There was, however, a partial finding worth noting. In high-power poses, decreases in cortisol (a stress hormone) were associated with greater willingness to take risks. So while standing tall won’t flood you with testosterone, it may help take the edge off stress in a way that makes you more willing to act boldly. The psychological benefit of standing confidently is real, even if the hormonal mechanism originally proposed doesn’t hold up.
Putting It Together
Here’s the full checklist, from the ground up. Feet shoulder-width apart, weight even between both feet and biased slightly toward the heels. Glutes gently engaged to keep your pelvis neutral. Core lightly braced. Spine tall, shoulders pulled back and dropped. Head stacked over your shoulders, chin slightly tucked. Hands at your sides or in a relaxed, visible position.
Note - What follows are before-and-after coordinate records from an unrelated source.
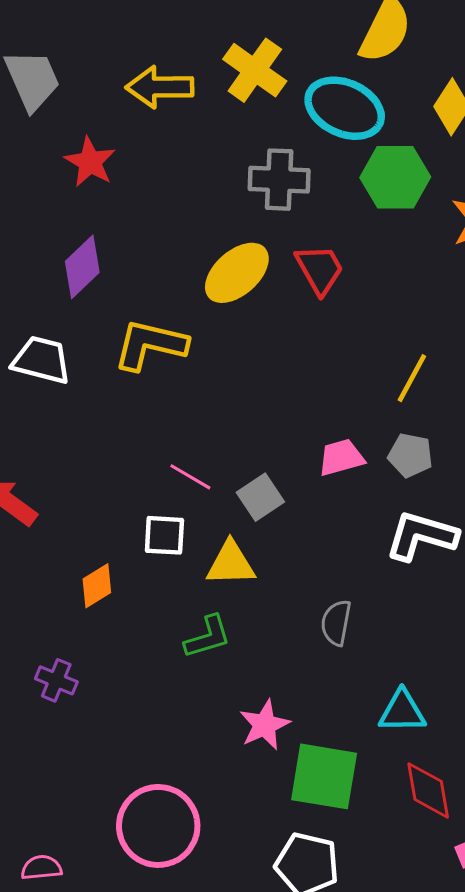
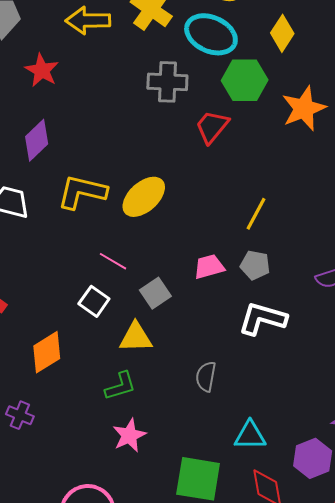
red trapezoid: (320, 269) -> (212, 127), moved, turned -111
yellow ellipse: (237, 273) -> (144, 197), moved
pink line: (190, 477) -> (113, 261), moved
white square: (164, 535) -> (94, 301), moved, turned 32
orange diamond: (97, 586) -> (47, 352), size x1.4
pink star: (265, 725) -> (129, 435), moved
This won’t feel natural at first if you’re used to slouching, shifting your weight to one leg, or crossing your arms. Practice it against a wall: your heels, glutes, upper back, and the back of your head should all be able to touch the wall simultaneously. That’s roughly neutral alignment. Once you can find that position against a wall, step away and try to hold it. Over a few weeks of conscious correction, the posture starts to feel automatic. The physical confidence follows the physical position, not the other way around.